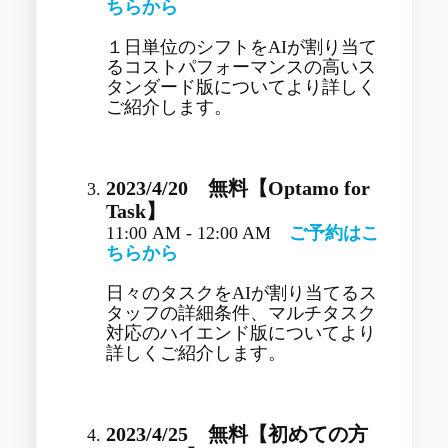
ちらから
１日単位のシフトをAIが割り当て
るコストパフォーマンスの高いス
タンダード版についてより詳しく
ご紹介します。
2023/4/20 無料【Optamo for
Task】
11:00 AM - 12:00 AM
ご予約はこ
ちらから
日々のタスクをAIが割り当てるス
タッフの詳細条件、マルチタスク
対応のハイエンド版についてより
詳しくご紹介します。
2023/4/25
無料
【初めての方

---

What to produce
Convert the text lines of the entry above into a Markdown table with a Row column numbering each line and a Line text column holding the line, skipping blank lines and leaving out the pictures.

Response
| Row | Line text |
|---|---|
| 1 | ちらから |
| 2 | １日単位のシフトをAIが割り当て |
| 3 | るコストパフォーマンスの高いス |
| 4 | タンダード版についてより詳しく |
| 5 | ご紹介します。 |
| 6 | 2023/4/20 無料【Optamo for |
| 7 | Task】 |
| 8 | 11:00 AM - 12:00 AM |
| 9 | ご予約はこ |
| 10 | ちらから |
| 11 | 日々のタスクをAIが割り当てるス |
| 12 | タッフの詳細条件、マルチタスク |
| 13 | 対応のハイエンド版についてより |
| 14 | 詳しくご紹介します。 |
| 15 | 2023/4/25 |
| 16 | 無料 |
| 17 | 【初めての方 |